WTIP file photo

Rules change for wolf management in Cook County and BWCA region once again

Minnesota wolves, including those roaming Cook County and in the Boundary Waters Canoe Area Wilderness region, lost some of their protection from humans this week.

The U.S. Fish and Wildlife Service delisted wolves from Endangered Species Act protections Jan. 4.

Minnesota has the largest wolf population in the lower 48 states and is home to an estimated 2,700 wolves across nearly 40,000 square miles of northern and central Minnesota. Through the efforts of federal, state and tribal partners, the wolf population is well established in all parts of its suitable range, according to information sent to WTIP from the Minnesota Department of Natural Resources.

“Our wolf population is a reflection of all the management efforts of federal, state and tribal partners, and includes a strong monitoring program here in Minnesota that enables us to make sound decisions,” said Dave Olfelt, the DNR’s fish and wildlife division director.

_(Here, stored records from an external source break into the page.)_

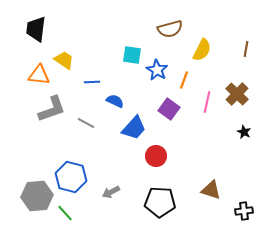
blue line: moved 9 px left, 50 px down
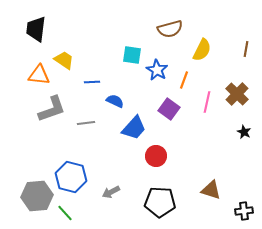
gray line: rotated 36 degrees counterclockwise
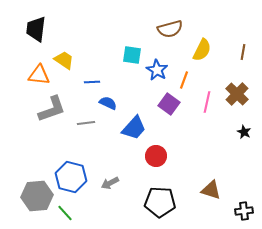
brown line: moved 3 px left, 3 px down
blue semicircle: moved 7 px left, 2 px down
purple square: moved 5 px up
gray arrow: moved 1 px left, 9 px up
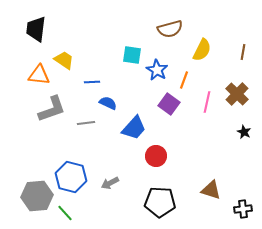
black cross: moved 1 px left, 2 px up
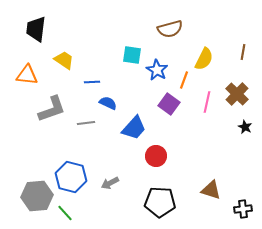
yellow semicircle: moved 2 px right, 9 px down
orange triangle: moved 12 px left
black star: moved 1 px right, 5 px up
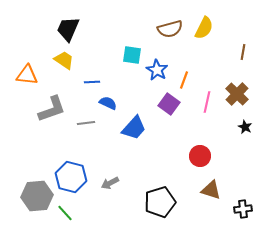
black trapezoid: moved 32 px right; rotated 16 degrees clockwise
yellow semicircle: moved 31 px up
red circle: moved 44 px right
black pentagon: rotated 20 degrees counterclockwise
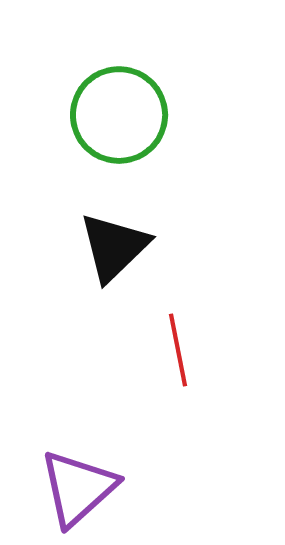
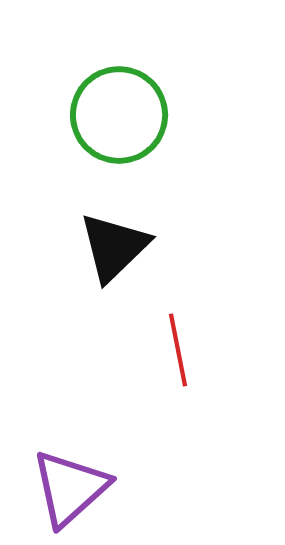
purple triangle: moved 8 px left
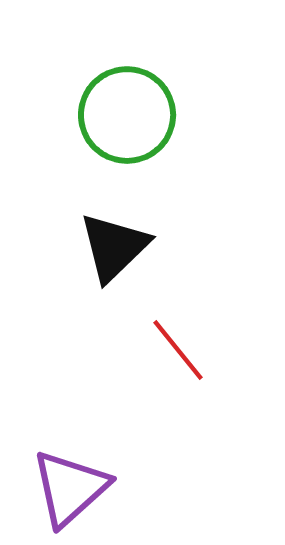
green circle: moved 8 px right
red line: rotated 28 degrees counterclockwise
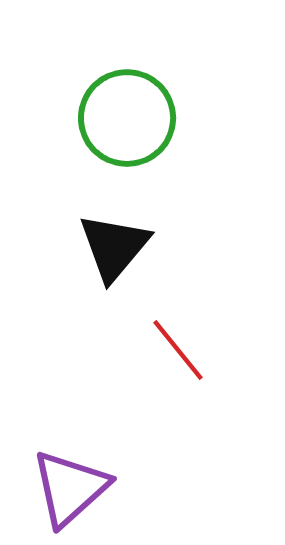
green circle: moved 3 px down
black triangle: rotated 6 degrees counterclockwise
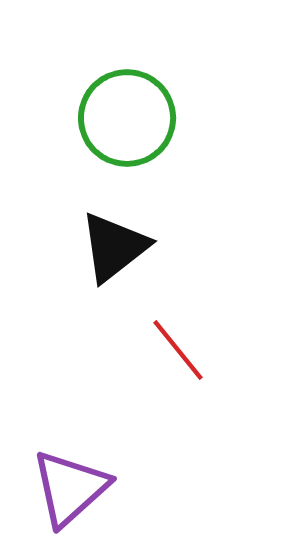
black triangle: rotated 12 degrees clockwise
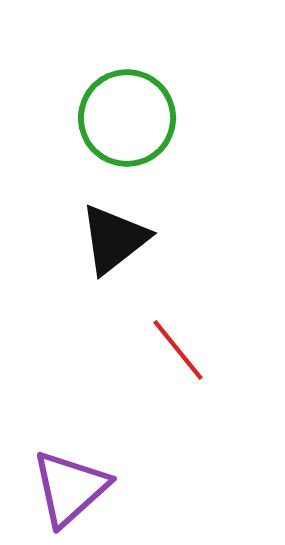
black triangle: moved 8 px up
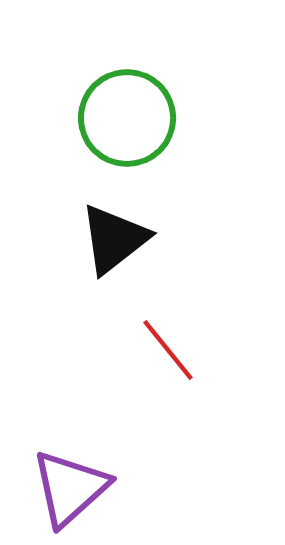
red line: moved 10 px left
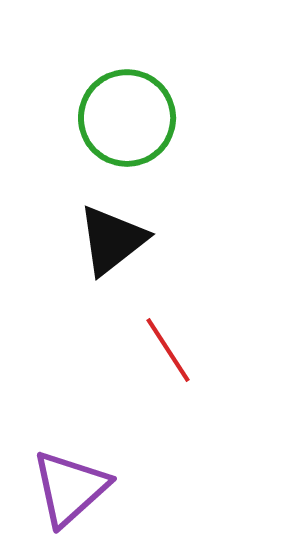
black triangle: moved 2 px left, 1 px down
red line: rotated 6 degrees clockwise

Olfelt said changes in the wolf’s legal status have occurred multiple times since 2007, but the future of Minnesota’s wolf population is secure and the DNR commitment to active and effective wolf management will continue.

“Because of the success of wolf conservation in Minnesota and the fact that wolves and humans share the same landscape, there is also the potential for conflict,” Olfelt said. “Management balances a robust wolf population with effective tools for addressing conflicts with livestock and pets.”

Starting this week, Minnesota will recognize two management zones. Zone A, the northeastern part of the state, has more protections for wolves, while Zone B, which represents the southern two-thirds of the state, has more flexibility for people to manage wolves to protect livestock and pets, according to the DNR.

In the core range, which includes Cook, Lake and St. Louis counties, state law allows owners of livestock, guard animals, or domestic animals to shoot or destroy wolves that pose an immediate threat to their animals, on property they own or lease, in accordance with local statutes. “Immediate threat” means the owner observed a wolf in the act of stalking, attacking, or killing livestock, a guard animal, or a domestic pet under the supervision of the owner.

In all cases, a person shooting or destroying a wolf under these provisions must protect all evidence, and report the taking to a DNR conservation officer within 48 hours. The wolf carcass must be surrendered to the conservation officer.

Though it remains a strong possibility, Minnesota has not enacted or given specifics regarding a wolf hunting or trapping season for 2021 and beyond.

Trump administration officials in October 2020 stripped Endangered Species Act protections for gray wolves in most of the U.S., ending longstanding federal safeguards and putting states and tribes in charge of overseeing the predators.

Minnesota Gov. Tim Waltz, who opposes recreational wolf hunting, called the decision disappointing at the time.

Gray wolves have recovered from near extinction in parts of the country but remain absent from much of their historical range.

The Associated Press contributed to this report.